DATA UNDER STUDY:
○ ○ ○ ○ ○ ○ ○

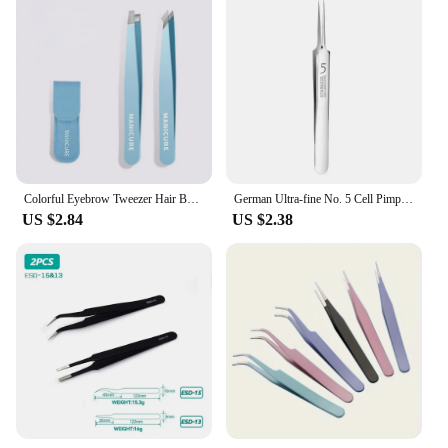
Colorful Eyebrow Tweezer Hair Beauty Fine Hairs Puller Stainless Steel Slanted Eye Brow Clips Removal Makeup Tools
German Ultra-fine No. 5 Cell Pimples Blackhead Clip Tweezers Beauty Salon Special Scraping & Closing Artifact Acne Needle Tool
US $2.84
US $2.38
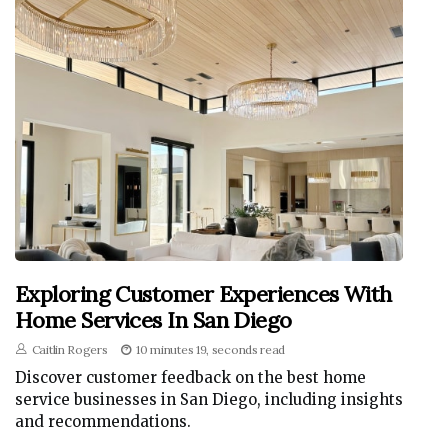
Exploring Customer Experiences With
Home Services In San Diego
Caitlin Rogers
10 minutes 19, seconds read
Discover customer feedback on the best home
service businesses in San Diego, including insights
and recommendations.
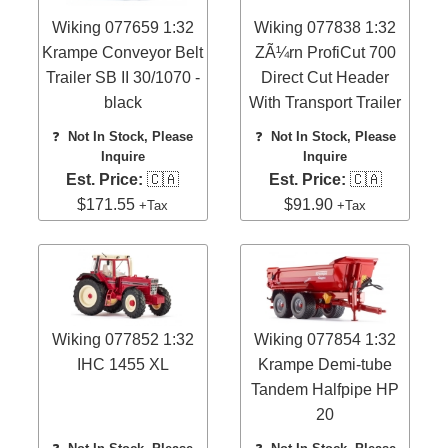
Wiking 077659 1:32
Wiking 077838 1:32
Krampe Conveyor Belt
ZÃ¼rn ProfiCut 700
Trailer SB II 30/1070 -
Direct Cut Header
black
With Transport Trailer
❓
Not In Stock, Please
❓
Not In Stock, Please
Inquire
Inquire
Est. Price:
🇨🇦
Est. Price:
🇨🇦
$171.55
$91.90
+Tax
+Tax
Wiking 077852 1:32
Wiking 077854 1:32
IHC 1455 XL
Krampe Demi-tube
Tandem Halfpipe HP
20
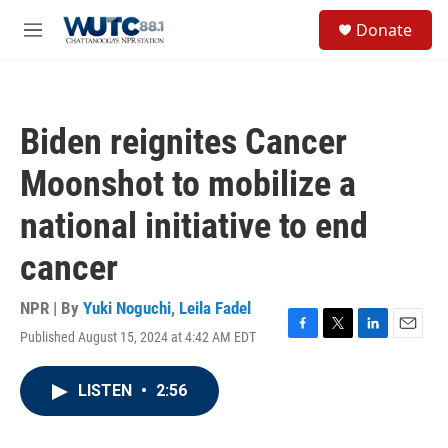
Skip to main content
S
Donate
e
M
a
e
r
n
c
u
h
Biden reignites Cancer
u
e
Moonshot to mobilize a
r
y
national initiative to end
cancer
NPR | By
Yuki Noguchi
,
Leila Fadel
Published August 15, 2024 at 4:42 AM EDT
F
T
L
E
a
w
i
m
c
i
n
a
LISTEN
•
2:56
e
t
k
i
b
t
e
l
o
e
d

○ ○ ○ ○ ○ ○ ○

YOUR INSTRUCTIONS: Can you rename every "Wiking" in the items to "Siku", giving all the items again with nothing else changed and the pictures left out?

SOLUTION:
Colorful Eyebrow Tweezer Hair Beauty Fine Hairs Puller Stainless Steel Slanted Eye Brow Clips Removal Makeup Tools
German Ultra-fine No. 5 Cell Pimples Blackhead Clip Tweezers Beauty Salon Special Scraping & Closing Artifact Acne Needle Tool
US $2.84
US $2.38
Exploring Customer Experiences With
Home Services In San Diego
Caitlin Rogers
10 minutes 19, seconds read
Discover customer feedback on the best home
service businesses in San Diego, including insights
and recommendations.
Siku 077659 1:32
Siku 077838 1:32
Krampe Conveyor Belt
ZÃ¼rn ProfiCut 700
Trailer SB II 30/1070 -
Direct Cut Header
black
With Transport Trailer
❓
Not In Stock, Please
❓
Not In Stock, Please
Inquire
Inquire
Est. Price:
🇨🇦
Est. Price:
🇨🇦
$171.55
$91.90
+Tax
+Tax
Siku 077852 1:32
Siku 077854 1:32
IHC 1455 XL
Krampe Demi-tube
Tandem Halfpipe HP
20
Skip to main content
S
Donate
e
M
a
e
r
n
c
u
h
Biden reignites Cancer
u
e
Moonshot to mobilize a
r
y
national initiative to end
cancer
NPR | By
Yuki Noguchi
,
Leila Fadel
Published August 15, 2024 at 4:42 AM EDT
F
T
L
E
a
w
i
m
c
i
n
a
LISTEN
•
2:56
e
t
k
i
b
t
e
l
o
e
d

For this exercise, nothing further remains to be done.